Coder Social home page Coder Social logo

videxplore's Introduction

RTS archive

A brief guide to processing the RTS archive.

0. Collect the video and audio files

Write scripts to collect video & audio files.

How RTS files are organized: The original video and audio files in the RTS archive are organized as follows:

ZB000000
├── ZB000000_track1.mp4
├── ZB000000_track2.mp4
├── ZB000000_track3.mp4
├── ...
└── ZB000000_trackn.mp4

Video file ends with "track1". Audio file is the largest file among "track2" - "trackn".

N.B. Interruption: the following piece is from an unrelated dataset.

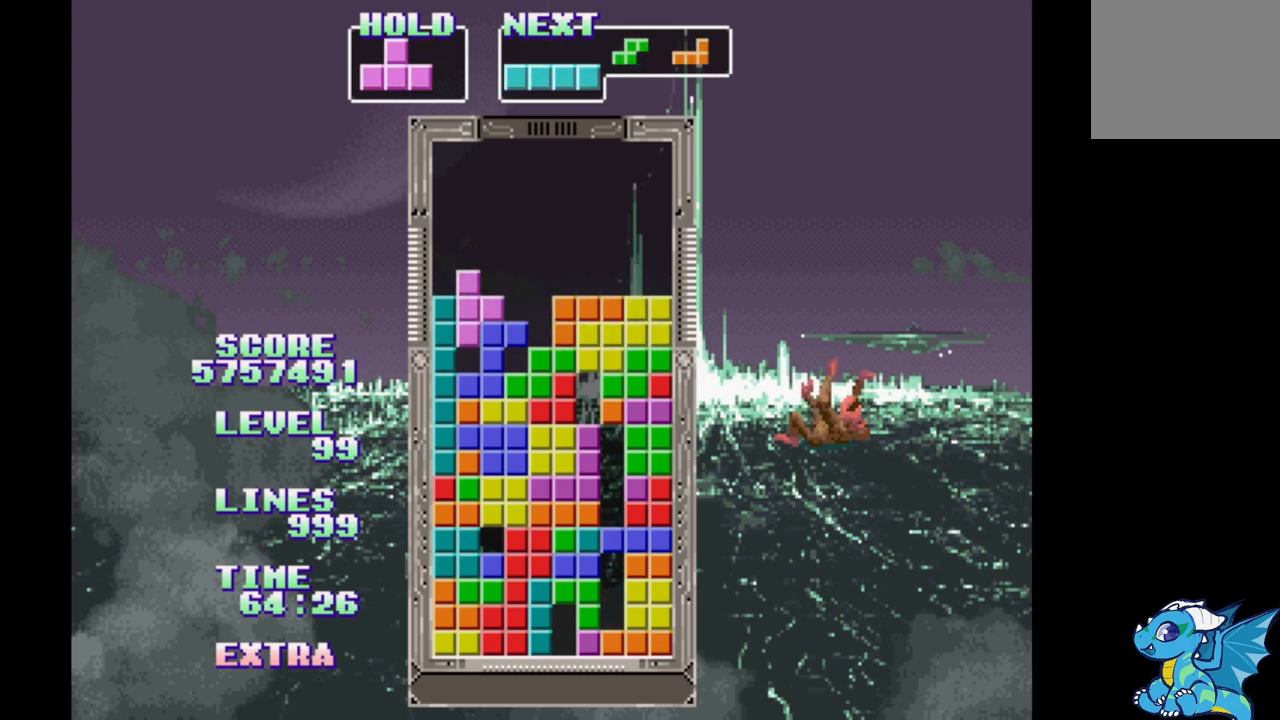
{"buttons": ["B", "DPAD_RIGHT"], "events": [[17, "B", "up"], [83, "B", "down"], [183, "B", "up"], [267, "B", "down"], [300, "DPAD_RIGHT", "down"], [350, "B", "up"], [433, "B", "down"]]}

Collect and rename files: You should write your own scripts to collect and rename the video and audio files. They should be organized as follows:

<your_rts_root>
├── videos
│    ├── ZB000000.mp4
│    ├── ZB000001.mp4
│    ├── ...
│    └── ZB267218.mp4
└── audios
     ├── ZB000000.mp4
     ├── ZB000001.mp4
     ├── ...
     └── ZB267218.mp4

0.1 Compress the videos (optional)

This part will compress FPS and SIZE of videos.

Requirements:

  • Install FFmpeg.

  • Install Python libs:

    pip install ffmpeg-python
    pip install psutil

Then run:

python ./00_compress_videos.py --input_root [raw_video_root] --output_root [compressed_video_root]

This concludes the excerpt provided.